Since 1924, in New York City, the Macy's Thanksgiving Day Parade is held annually every Thanksgiving Day from the Upper West Side of Manhattan to Macy's flagship store in Herald Square, and televised nationally by NBC. The parade features parade floats with specific themes, scenes from Broadway plays, large balloons of cartoon characters and TV personalities, and high school marching bands. The float that traditionally ends the Macy's Parade is the Santa Claus float, the arrival of which is an unofficial sign of the beginning of the Christmas season.


There are Thanksgiving parades in many other cities, including:

McDonald's Thanksgiving Parade (Chicago, Illinois)

6abc IKEA Thanksgiving Day Parade (Philadelphia, Pennsylvania)

America's Hometown Thanksgiving Parade (Plymouth, Massachusetts)

America's Thanksgiving Parade (Detroit, Michigan)

H-E-B Holiday Parade (Houston, Texas)

First Light Federal Credit Union Sun Bowl Parade (El Paso, Texas)

Ameren St. Louis Thanksgiving Parade (St. Louis, Missouri)

Belk Carolinas' Carrousel Parade (Charlotte, North Carolina)

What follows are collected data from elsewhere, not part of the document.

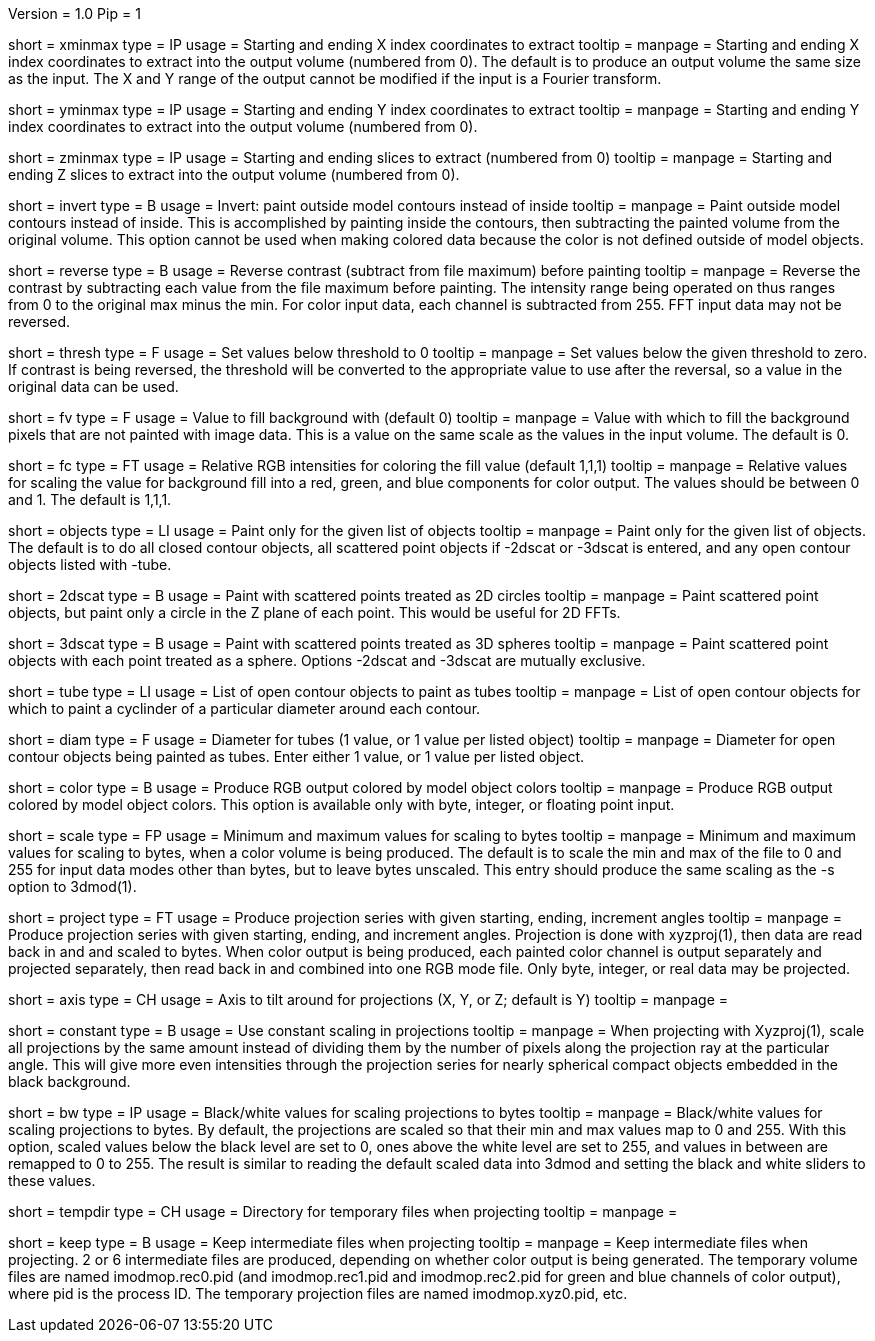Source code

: Version = 1.0
Pip = 1

[Field = XMinAndMax]
short = xminmax
type = IP
usage = Starting and ending X index coordinates to extract
tooltip = 
manpage = Starting and ending X index coordinates to extract into the output
volume (numbered from 0).
The default is to produce an output volume the same size as the input.  The X
and Y range of the output cannot be modified if the input is a Fourier
transform.

[Field = YMinAndMax]
short = yminmax
type = IP
usage = Starting and ending Y index coordinates to extract
tooltip = 
manpage = Starting and ending Y index coordinates to extract into the output
volume (numbered from 0).

[Field = ZMinAndMax]
short = zminmax
type = IP
usage = Starting and ending slices to extract (numbered from 0)
tooltip = 
manpage = Starting and ending Z slices to extract into the output
volume (numbered from 0).

[Field = InvertPaintedArea]
short = invert
type = B
usage = Invert: paint outside model contours instead of inside
tooltip = 
manpage = Paint outside model contours instead of inside.  This is
accomplished by painting inside the contours, then subtracting the painted
volume from the original volume.  This option cannot be used when making
colored data because the color is not defined outside of model objects.

[Field = ReverseContrast]
short = reverse
type = B
usage = Reverse contrast (subtract from file maximum) before painting
tooltip = 
manpage = Reverse the contrast by subtracting each value from the file maximum
before painting.  The intensity range being operated on thus ranges from 0 to
the original max minus the min.  For color input data, each channel is
subtracted from 255.  FFT input data may not be reversed.

[Field = Threshold]
short = thresh
type = F
usage = Set values below threshold to 0
tooltip = 
manpage = Set values below the given threshold to zero.  If contrast is being
reversed, the threshold will be converted to the appropriate value to use
after the reversal, so a value in the original data can be used.

[Field = FillValue]
short = fv
type = F
usage = Value to fill background with (default 0)
tooltip = 
manpage = Value with which to fill the background pixels that are not painted
with image data.  This is a value on the same scale as the values in the input
volume.  The default is 0.

[Field = FillColor]
short = fc
type = FT
usage = Relative RGB intensities for coloring the fill value (default 1,1,1)
tooltip = 
manpage = Relative values for scaling the value for background fill into a
red, green, and blue components for color output.  The values should be between
0 and 1.  The default is 1,1,1.

[Field = ObjectsToDo]
short = objects
type = LI
usage = Paint only for the given list of objects
tooltip = 
manpage = Paint only for the given list of objects.  The default is to do all
closed contour objects, all scattered point objects if -2dscat or -3dscat is
entered, and any open contour objects listed with -tube.

[Field = 2DScatteredPoints]
short = 2dscat
type = B
usage = Paint with scattered points treated as 2D circles
tooltip = 
manpage = Paint scattered point objects, but paint only a circle in the Z
plane of each point.  This would be useful for 2D FFTs.

[Field = 3DScatteredPoints]
short = 3dscat
type = B
usage = Paint with scattered points treated as 3D spheres
tooltip = 
manpage = Paint scattered point objects with each point treated as a sphere.
Options -2dscat and -3dscat are mutually exclusive.

[Field = TubeObjects]
short = tube
type = LI
usage = List of open contour objects to paint as tubes
tooltip = 
manpage = List of open contour objects for which to paint a cyclinder of
a particular diameter around each contour.

[Field = DiameterForTubes]
short = diam
type = F
usage = Diameter for tubes (1 value, or 1 value per listed object)
tooltip = 
manpage = Diameter for open contour objects being painted as tubes.  Enter
either 1 value, or 1 value per listed object.

[Field = ColorOutput]
short = color
type = B
usage = Produce RGB output colored by model object colors
tooltip = 
manpage = Produce RGB output colored by model object colors.  This option is
available only with byte, integer, or floating point input.

[Field = ScalingMinMax]
short = scale
type = FP
usage = Minimum and maximum values for scaling to bytes
tooltip = 
manpage = Minimum and maximum values for scaling to bytes, when a color volume
is being produced.  The default is to scale the min and max of the file to 
0 and 255 for input data modes other than bytes, but to leave bytes unscaled.
This entry should produce the same scaling as the -s option to 3dmod(1).

[Field = ProjectTiltSeries]
short = project
type = FT
usage = Produce projection series with given starting, ending, increment angles
tooltip = 
manpage = Produce projection series with given starting, ending, and increment
angles.  Projection is done with xyzproj(1), then data are read back in and
and scaled to bytes.  When color output is being produced, each painted color
channel is output separately and projected separately, then read back in and
combined into one RGB mode file.  Only byte, integer, or real data may be
projected.

[Field = AxisToTiltAround]
short = axis
type = CH
usage = Axis to tilt around for projections (X, Y, or Z; default is Y)
tooltip = 
manpage =

[Field = ConstantScaling]
short = constant
type = B
usage = Use constant scaling in projections
tooltip = 
manpage = When projecting with Xyzproj(1), scale all projections by the same
amount instead of dividing them by the number of pixels along the projection
ray at the particular angle.  This will give more even intensities through the
projection series for nearly spherical compact objects embedded in the black
background.

[Field = BlackAndWhite]
short = bw
type = IP
usage = Black/white values for scaling projections to bytes
tooltip = 
manpage = Black/white values for scaling projections to bytes.  By default,
the projections are scaled so that their min and max values map to 0 and 255.
With this option, scaled values below the black level are set to 0, ones above
the white level are set to 255, and values in between are remapped to 0 to
255.  The result is similar to reading the default scaled data into 3dmod and 
setting the black and white sliders to these values.

[Field = TemporaryDirectory]
short = tempdir
type = CH
usage = Directory for temporary files when projecting
tooltip = 
manpage =

[Field = KeepTempFiles]
short = keep
type = B
usage = Keep intermediate files when projecting
tooltip = 
manpage = Keep intermediate files when projecting.  2 or 6 intermediate
files are produced, depending on whether color output is being generated.
The temporary volume files are named imodmop.rec0.pid (and imodmop.rec1.pid 
and imodmop.rec2.pid for green and blue channels of color output), where pid
is the process ID.  The
temporary projection files are named imodmop.xyz0.pid, etc.
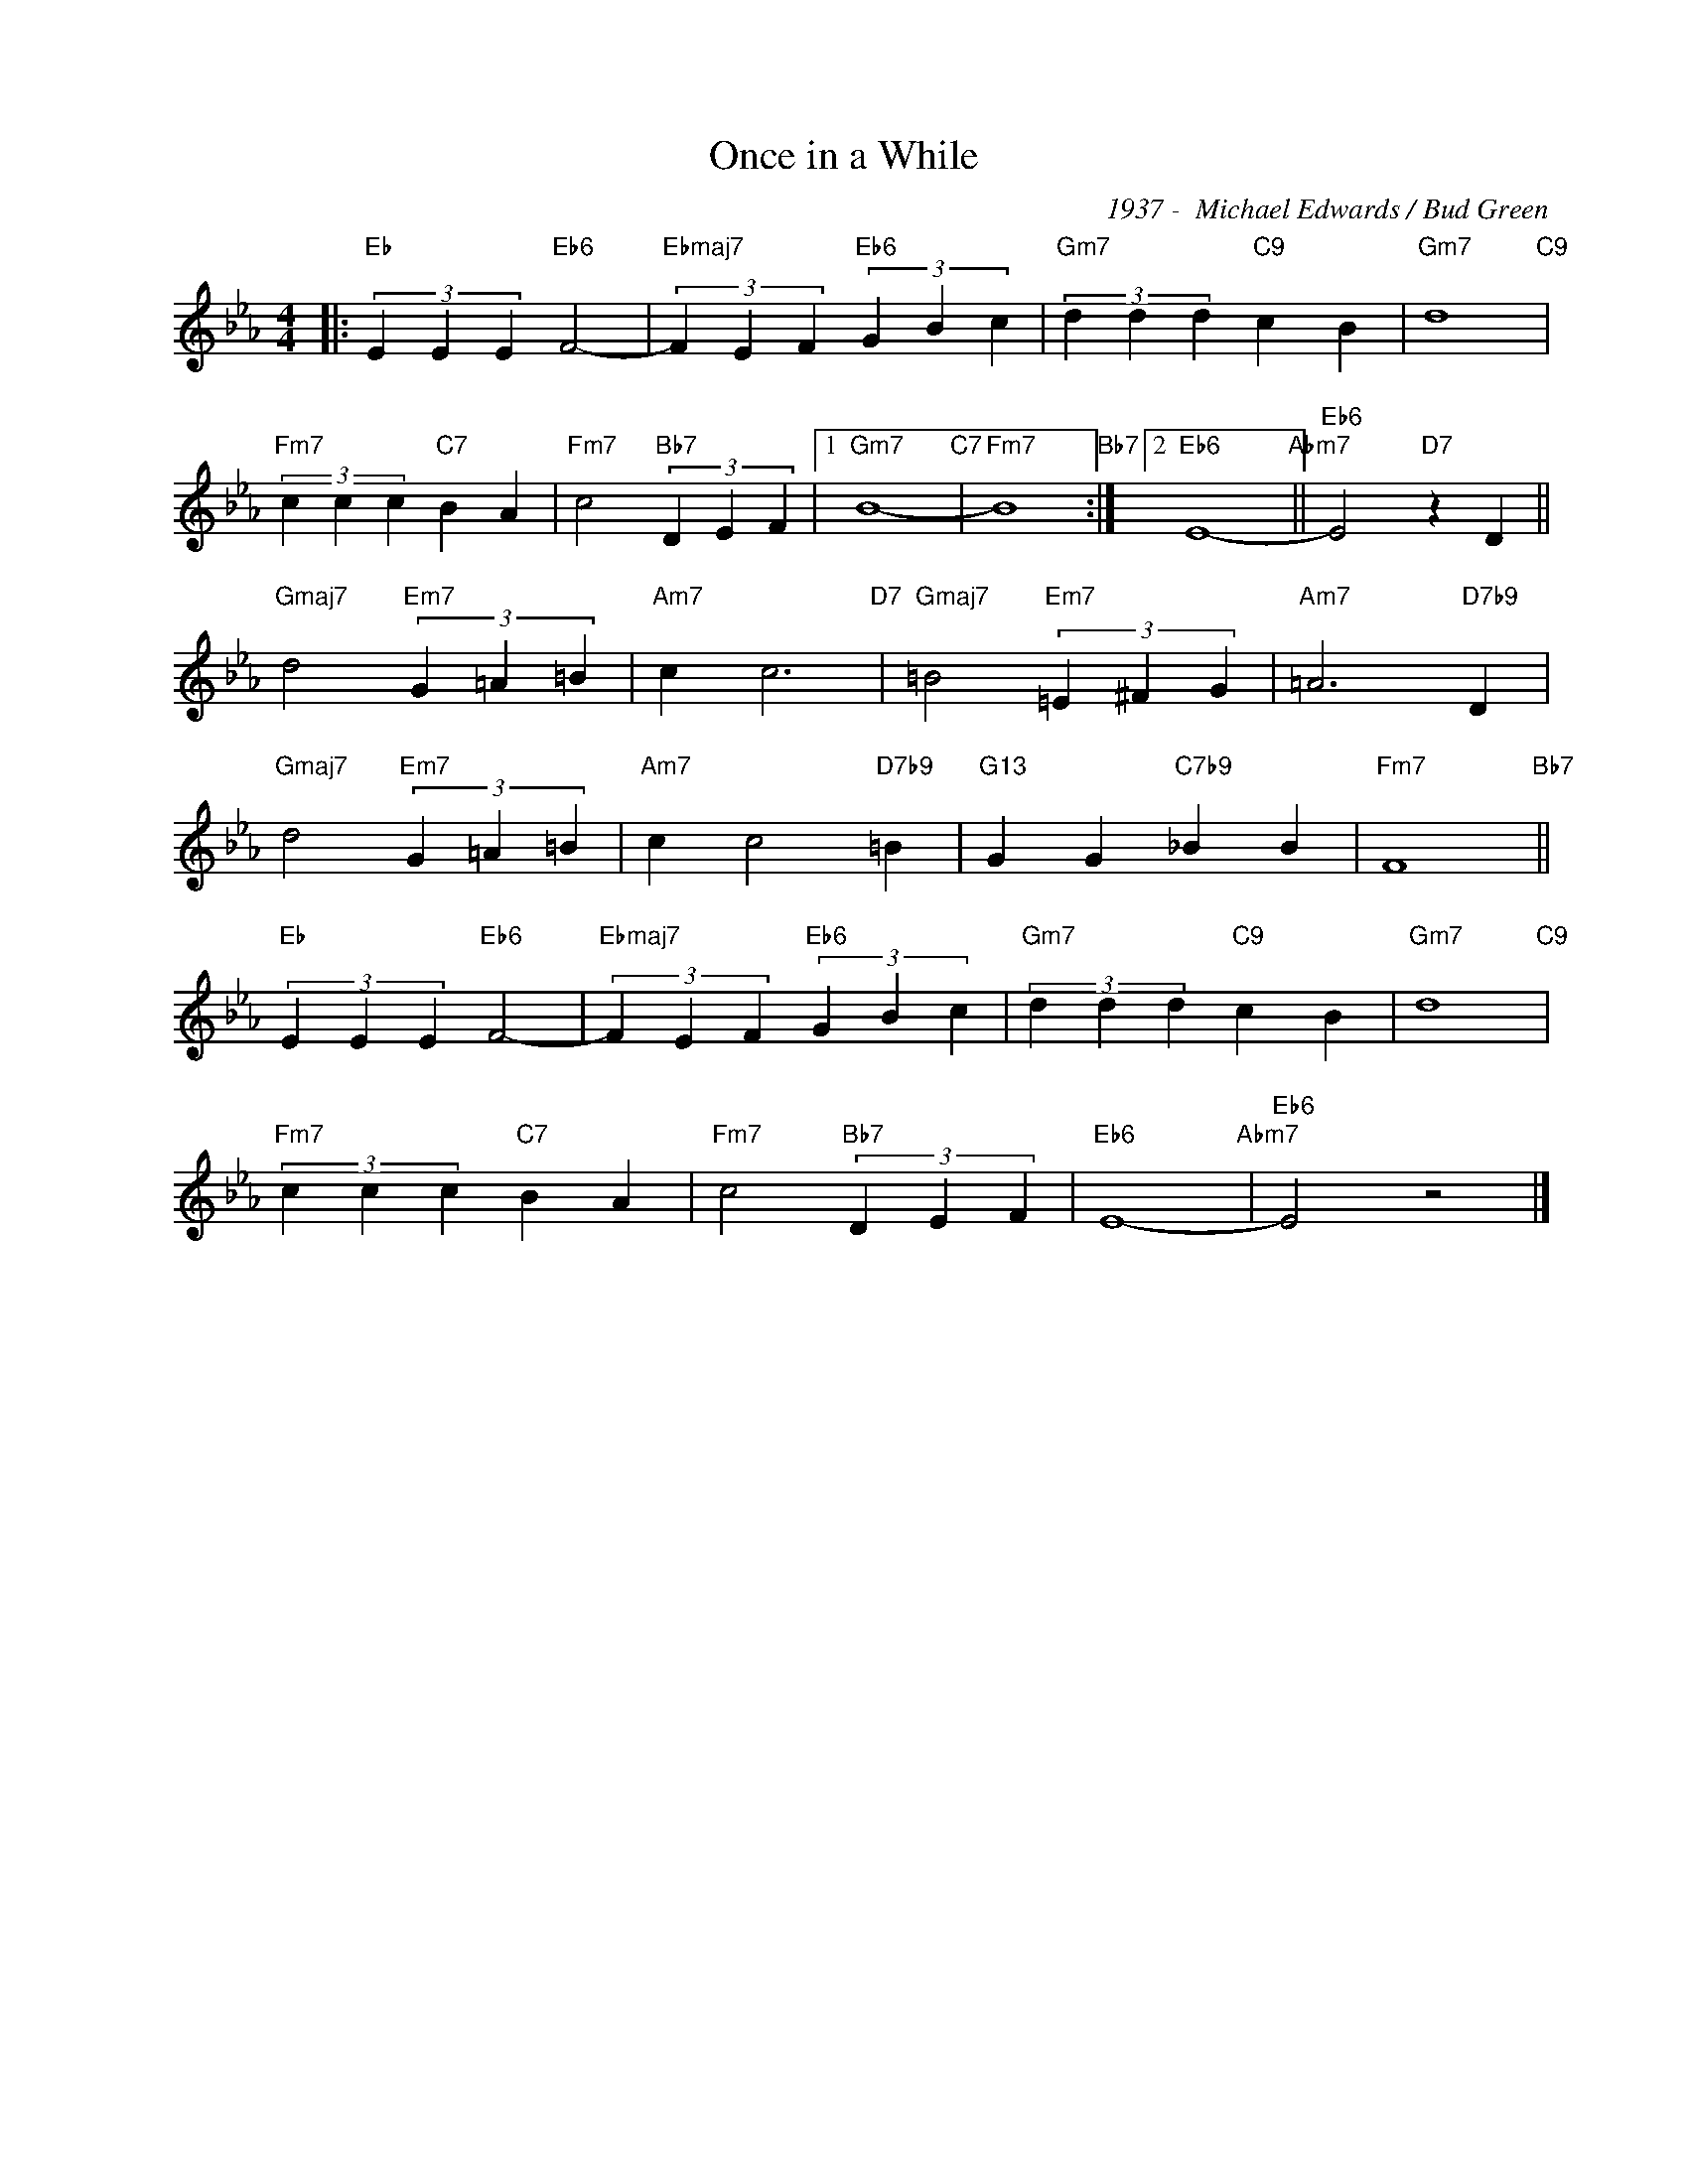 X:1
T:Once in a While
C:1937 -  Michael Edwards / Bud Green
Z:www.realbook.site
L:1/4
M:4/4
I:linebreak $
K:Eb
V:1 treble nm=" " snm=" "
V:1
|:"Eb" (3E E E"Eb6" F2- |"Ebmaj7" (3F E F"Eb6" (3G B c |"Gm7" (3d d d"C9" c B |"Gm7" d4"C9" |$ %4
"Fm7" (3c c c"C7" B A |"Fm7" c2"Bb7" (3D E F |1"Gm7" B4-"C7" |"Fm7" B4"Bb7" :|2"Eb6" E4-"Abm7" || %9
"Eb6" E2"D7" z D ||$"Gmaj7" d2"Em7" (3G =A =B |"Am7" c c3"D7" |"Gmaj7" =B2"Em7" (3=E ^F G | %13
"Am7" =A3"D7b9" D |$"Gmaj7" d2"Em7" (3G =A =B |"Am7" c c2"D7b9" =B |"G13" G G"C7b9" _B B | %17
"Fm7" F4"Bb7" ||$"Eb" (3E E E"Eb6" F2- |"Ebmaj7" (3F E F"Eb6" (3G B c |"Gm7" (3d d d"C9" c B | %21
"Gm7" d4"C9" |$"Fm7" (3c c c"C7" B A |"Fm7" c2"Bb7" (3D E F |"Eb6" E4-"Abm7" |"Eb6" E2 z2 |] %26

My Macy's Holiday Parade (Pittsburgh, Pennsylvania)

Most of these parades are televised on a local station, and some have small, usually regional, syndication networks; most also carry the parades via Internet television on the TV stations' Web sites.



Football

American football is an important part of many Thanksgiving celebrations in the United States. Professional football games are often held on Thanksgiving Day; until recently, these were the only games played during the week apart from Sunday or Monday night. The National Football League has played games on Thanksgiving every year since its creation; the tradition is referred to as the Thanksgiving Classic. The Detroit Lions have hosted a game every Thanksgiving Day since 1934, with the exception of 1939–1944 (due to World War II).


For many college football teams, the regular season ends on Thanksgiving weekend, and a team's final game is often against a regional or historic rival. Most of these college games are played on the Friday or Saturday after Thanksgiving, but usually a single college game is played on Thanksgiving itself.